Just a quick idea this time. It seems as if encryption is reaching an issue where people with massive super computer capabilities are now able to hack what more modest computers might consider to be difficult to do. Nobody wants to spend the time and resource to do this but everybody wants to live off the benefits.

My proposal is a de-centralised protocol system that uses numbers generated and tested by the end user of the protocol to better itself. With many devices using the system, no sup[er-computer would be able to ever touch the protocol as long as it remained popular. After all, the majority always wins.

I’m still figuring out the details, the hardest part I think is verification and authentication - issues that have plagued security systems since security began. Once a secure connection is established and identity can be confirmed, I think it is secure. Making sure that no un-wanted users become part of the protocol in the first place is in my opinion the difficult part. A person or group wanting to sabotage the protocol would merely have to generate and authenticate weak numbers and you suddenly have a weakness.
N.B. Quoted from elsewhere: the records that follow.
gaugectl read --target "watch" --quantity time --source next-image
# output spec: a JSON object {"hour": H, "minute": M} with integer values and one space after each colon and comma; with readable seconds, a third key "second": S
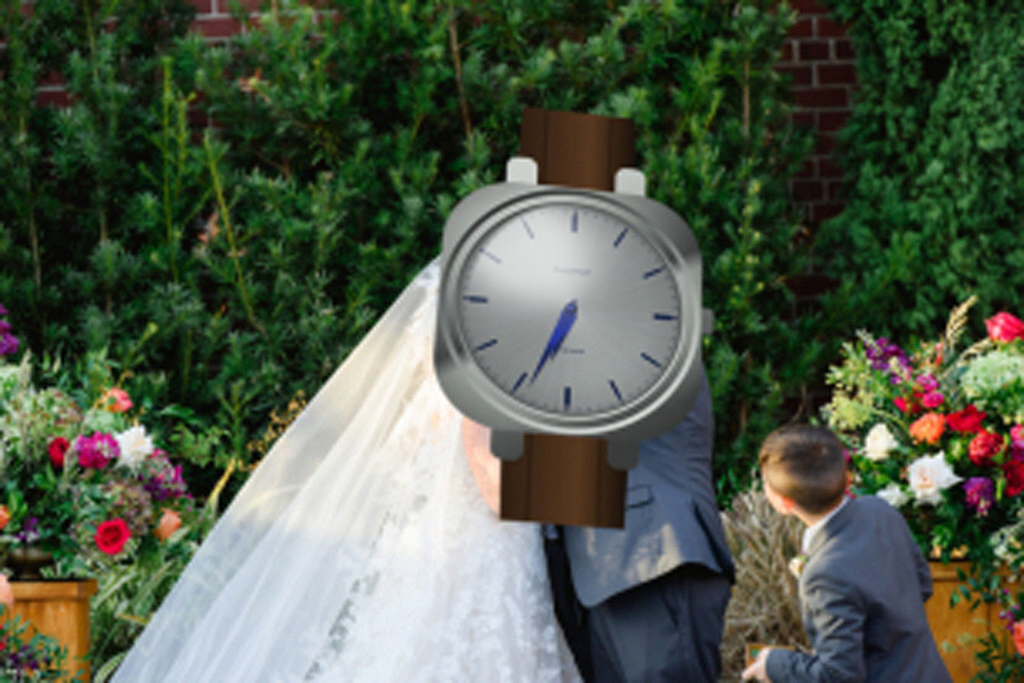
{"hour": 6, "minute": 34}
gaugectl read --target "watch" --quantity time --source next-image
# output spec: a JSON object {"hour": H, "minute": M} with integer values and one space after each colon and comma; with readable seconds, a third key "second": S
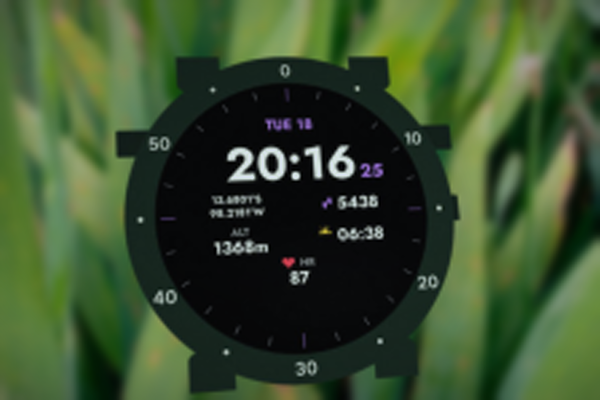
{"hour": 20, "minute": 16, "second": 25}
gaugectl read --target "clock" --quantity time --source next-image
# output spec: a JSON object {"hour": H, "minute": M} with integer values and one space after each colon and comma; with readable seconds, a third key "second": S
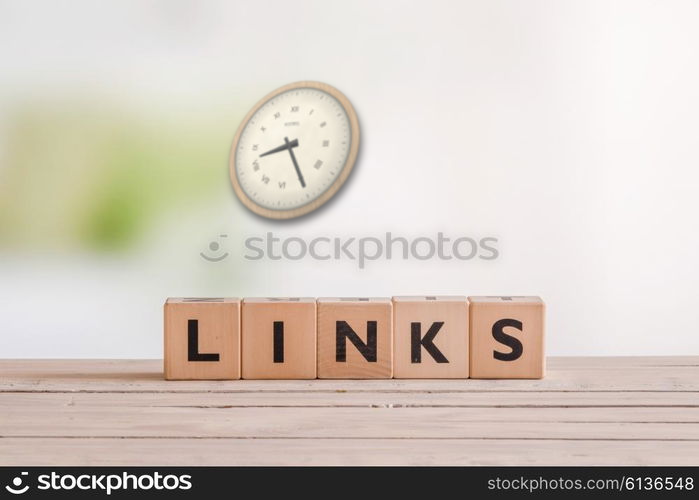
{"hour": 8, "minute": 25}
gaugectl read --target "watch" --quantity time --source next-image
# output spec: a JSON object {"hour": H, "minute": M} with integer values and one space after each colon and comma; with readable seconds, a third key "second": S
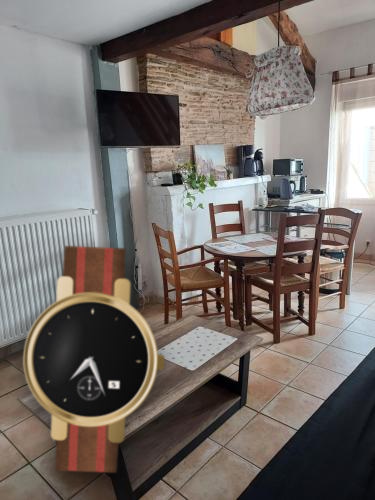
{"hour": 7, "minute": 26}
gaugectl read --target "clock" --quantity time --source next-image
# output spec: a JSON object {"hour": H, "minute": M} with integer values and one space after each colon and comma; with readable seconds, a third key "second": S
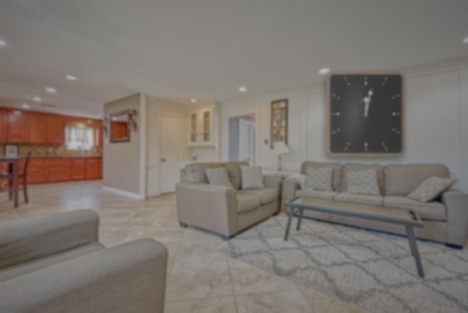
{"hour": 12, "minute": 2}
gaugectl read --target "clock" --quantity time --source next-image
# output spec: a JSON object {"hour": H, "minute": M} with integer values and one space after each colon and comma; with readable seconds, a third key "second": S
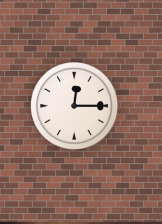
{"hour": 12, "minute": 15}
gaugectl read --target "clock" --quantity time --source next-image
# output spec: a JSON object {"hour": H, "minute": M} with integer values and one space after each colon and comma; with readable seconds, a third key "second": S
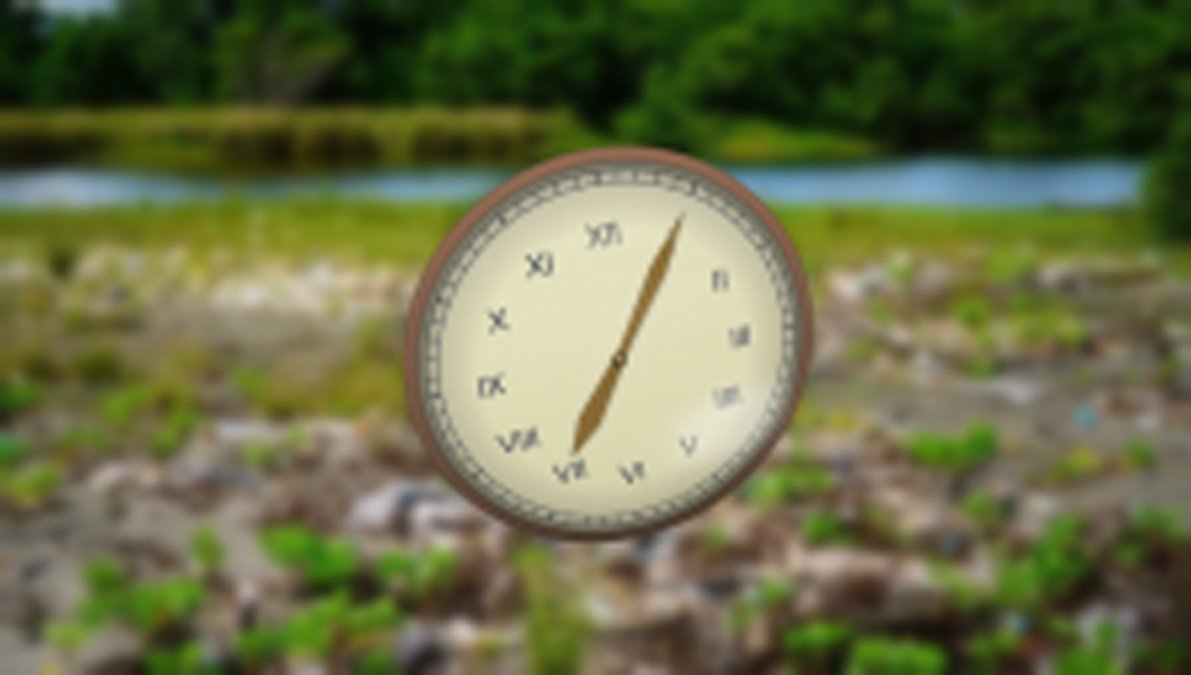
{"hour": 7, "minute": 5}
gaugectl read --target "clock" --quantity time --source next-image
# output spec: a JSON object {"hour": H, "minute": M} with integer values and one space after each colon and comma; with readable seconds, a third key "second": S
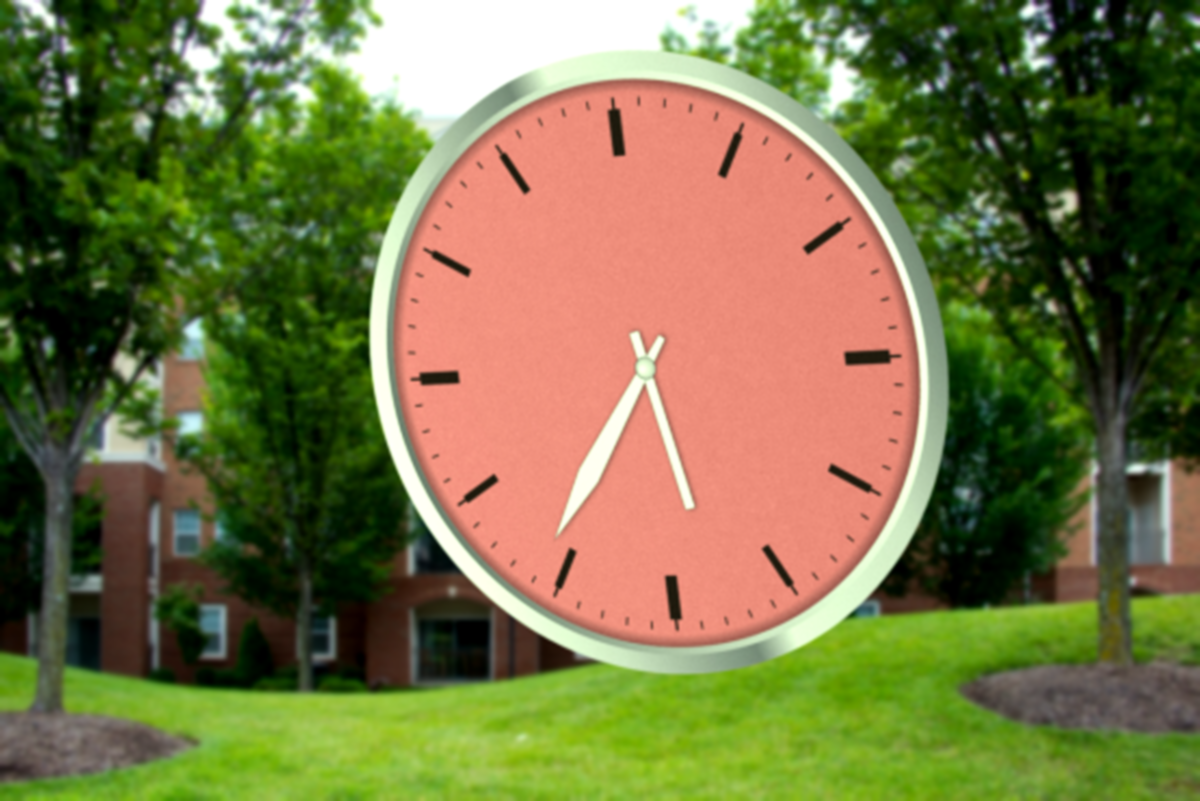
{"hour": 5, "minute": 36}
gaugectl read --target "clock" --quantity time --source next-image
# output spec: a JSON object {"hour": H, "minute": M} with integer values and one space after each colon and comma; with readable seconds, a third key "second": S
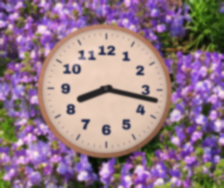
{"hour": 8, "minute": 17}
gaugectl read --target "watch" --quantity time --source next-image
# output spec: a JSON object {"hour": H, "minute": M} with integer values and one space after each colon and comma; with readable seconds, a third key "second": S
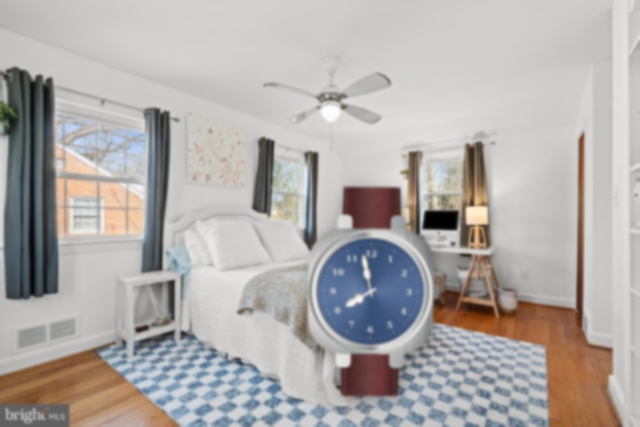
{"hour": 7, "minute": 58}
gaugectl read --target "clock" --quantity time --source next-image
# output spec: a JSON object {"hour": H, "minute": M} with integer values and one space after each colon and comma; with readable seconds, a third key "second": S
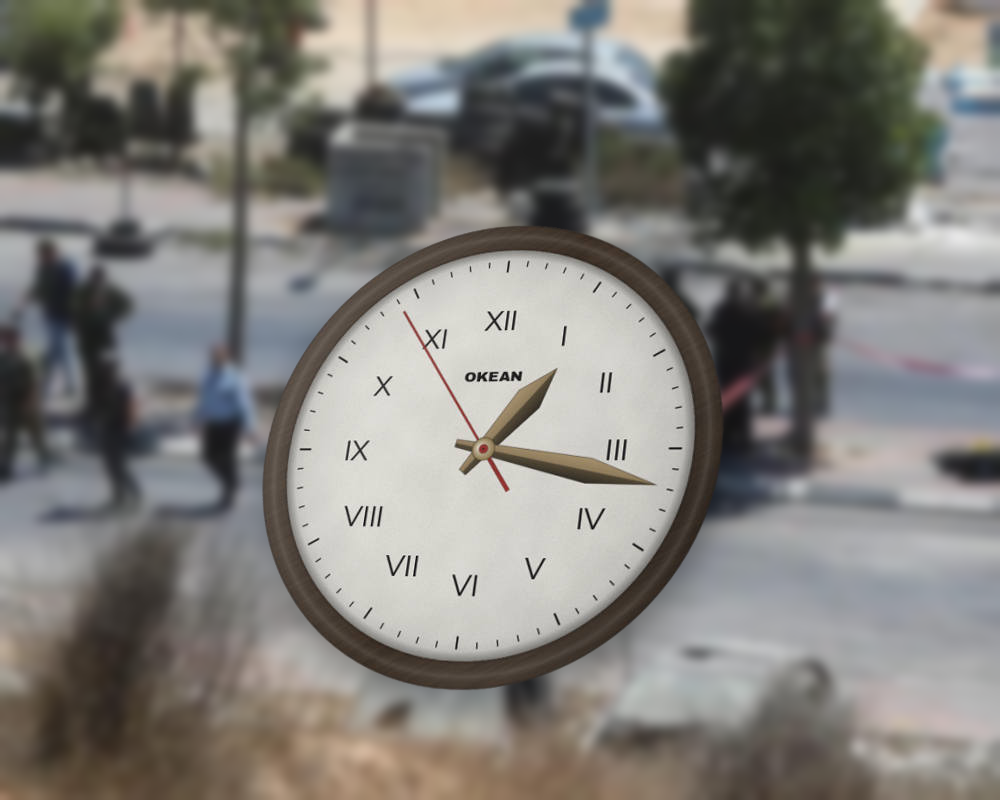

Perhaps the end user self-authenticates the number regardless. Usually this process is much easier than initial generation. There are already a few nice equations for this, specially concerning primes. No one-user could perform all the checks and the idea is that the load is shared, so there would need to be some way of determining how to generate new primes amongst many users without the prime generation being sabotaged. Perhaps these are generated in trusted networks and then shared? Or the problem reduced statistically?